Tags: Middle East | Egypt Unrest | egypt | hosni | mubarak | muslim | brotherhood

Egypt President Mubarak Is Finished

By John LeBoutillier   |   Monday, 31 Jan 2011 08:31 AM

President Hosni Mubarak is a goner. Many questions arise including, Does he leave on a private jet to enjoy the American aid money he undoubtedly squirreled away overseas for his private use or does he try to hang on and thus leave in a body bag?
  • Do the radicals, i.e., the Muslim Brotherhood, use this opportunity to seize power in the next national elections? (And, if they do gain power, do they then cancel/rig future elections so as to keep power?)
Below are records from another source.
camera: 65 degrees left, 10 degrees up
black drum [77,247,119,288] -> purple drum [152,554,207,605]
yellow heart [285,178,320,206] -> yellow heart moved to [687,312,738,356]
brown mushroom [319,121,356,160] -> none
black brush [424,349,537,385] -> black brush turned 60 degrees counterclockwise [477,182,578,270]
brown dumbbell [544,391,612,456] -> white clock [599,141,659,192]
  • Will Jimmy Carter and other like-minded types come into Egypt to certify that the next national elections are “honest”?
  • Does the post-Mubarak Egyptian government honor the 30-year old Camp David Accords and thus continue to collect billions in aid from D.C.?
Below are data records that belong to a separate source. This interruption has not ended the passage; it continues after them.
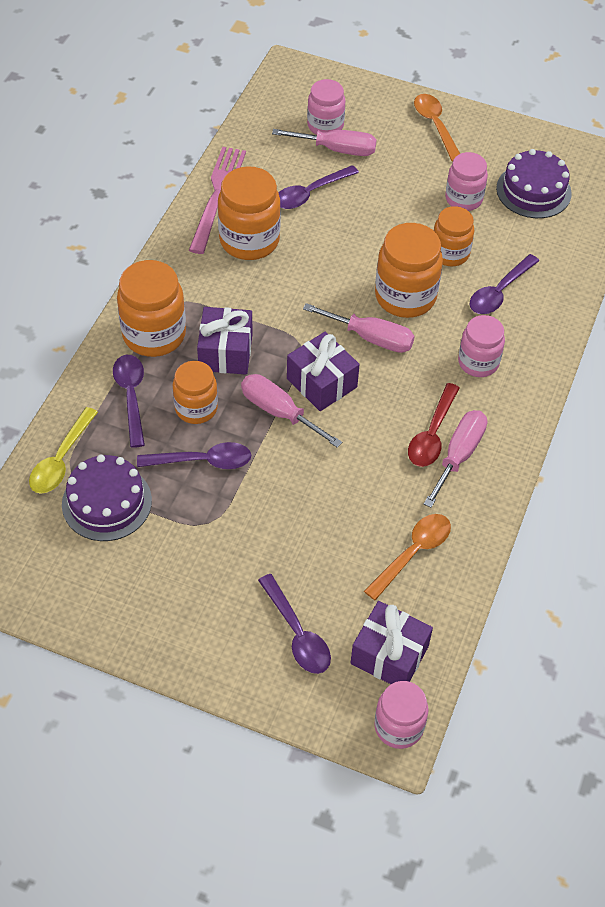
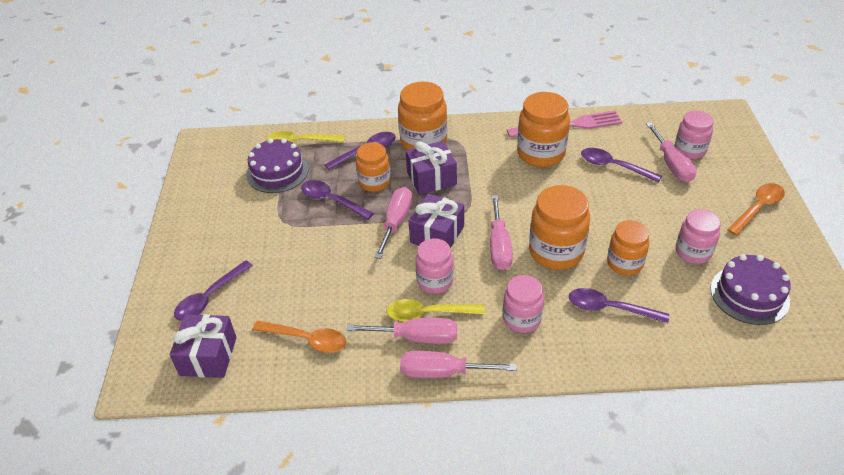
camera: 70 degrees right, 10 degrees down
purple spoon [137,442,251,469] -> purple spoon turned 150 degrees clockwise [301,180,374,220]
pink jar [374,681,428,749] -> pink jar moved to [415,238,454,294]
red spoon [408,383,459,467] -> yellow spoon [386,299,485,321]
none -> pink screwdriver [400,351,516,378]

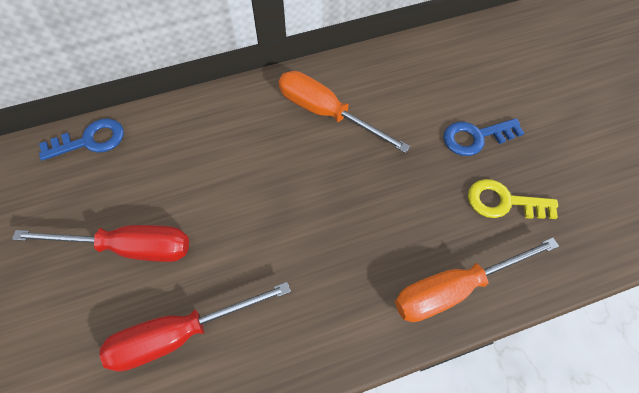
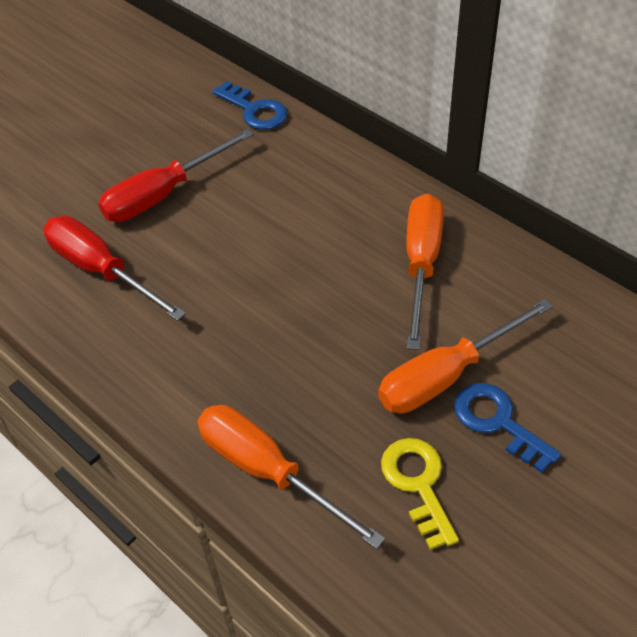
camera: 65 degrees right, 10 degrees down
red screwdriver [12,225,189,262] -> red screwdriver turned 75 degrees clockwise [98,129,254,222]
none -> orange screwdriver [378,299,553,413]

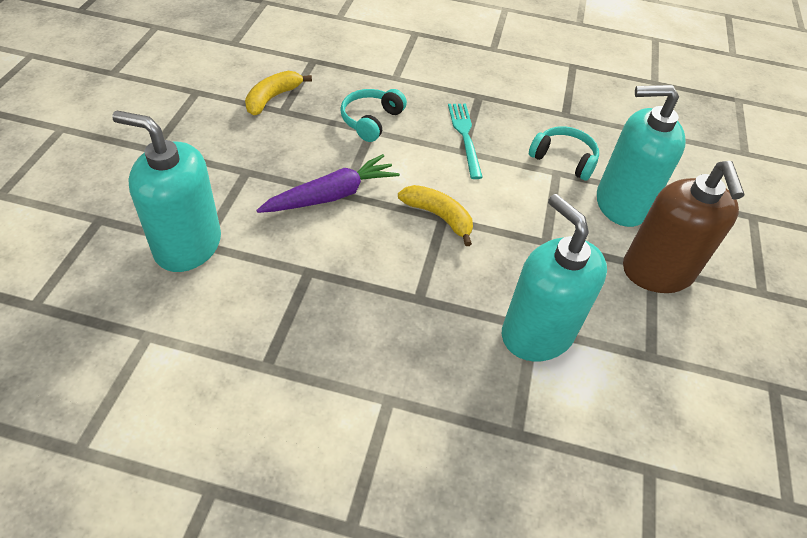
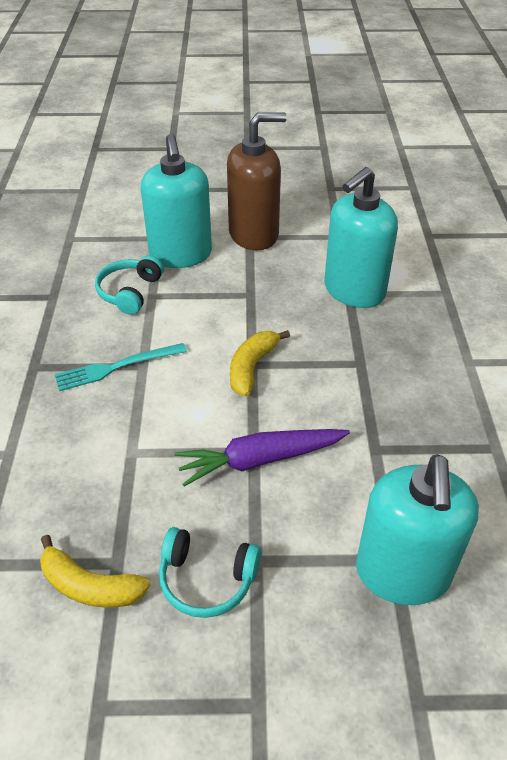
camera: 100 degrees left, 5 degrees down
purple carrot [256,154,400,213] -> purple carrot turned 60 degrees counterclockwise [175,429,350,487]
turquoise headphones [340,89,407,142] -> turquoise headphones moved to [159,527,261,618]

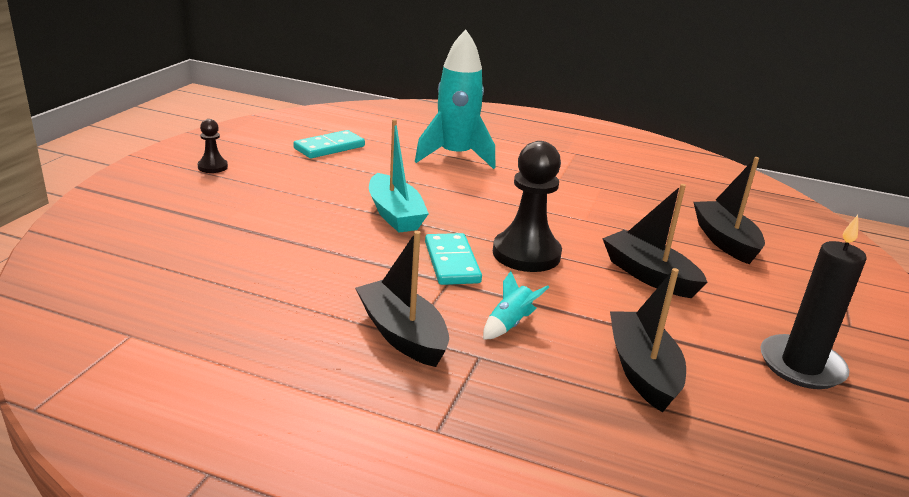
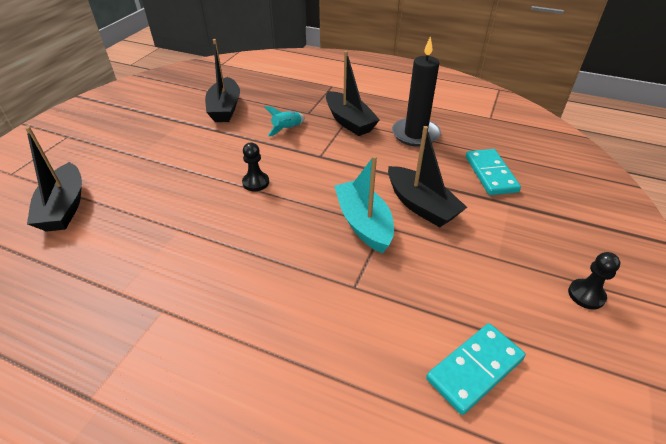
camera: 175 degrees left, 15 degrees up
turquoise rocket [415,30,496,169] -> none
turquoise domino [425,233,482,285] -> turquoise domino moved to [466,149,521,195]
black pawn [493,141,562,272] -> black pawn [242,143,269,191], size x0.49
black boat [602,184,707,298] -> black boat moved to [388,126,467,228]
black candle [760,215,867,389] -> black candle moved to [392,36,441,147]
  • Does this anti-government fervor spread to Jordan? To Saudi Arabia? To Syria? To Yemen? And what of the ongoing revolt in Tunisia?
  • What does this portend for Israel? Are they militarily prepared to once again be surrounded by hostile Arab neighbors, with the militant Tehran regime fueling the fires of anti-Israel sentiment?
  • In D.C., does the Obama administration have a handle of the Arab and Muslim world possibly crumbling in front of our eyes? Does Obama have a clear-cut American strategy? Does anyone believe that Obama and Hillary really know what they are doing in foreign policy?
  • Can this anti-establishment fervor in the Arab world possibly topple the nuclear-armed government of Pakistan?
  • What does this ongoing crisis do to the terrorist element inside Islam? Does it embolden them? Or is this primarily a middle-class revolt over horrid economic conditions and poverty for so many Arab youth?
  • What can new Egyptian leaders do to alleviate the rotten economic conditions in the world’s biggest Arab nation? Yes, they can eliminate official corruption which is tolerated when the economy works reasonably well but is blamed when the economy falters. But what to do to get millions of Egyptians back to work? (What a task facing the next government!)
A year from now, the Arab world will undoubtedly look vastly different. Are we about to see a more secular, economics-driven Arab ruling mentality? Or are we going to see them retreat from modernity into Islamic fundamentalism, which doesn’t pay the bills but surely causes a lot of trouble?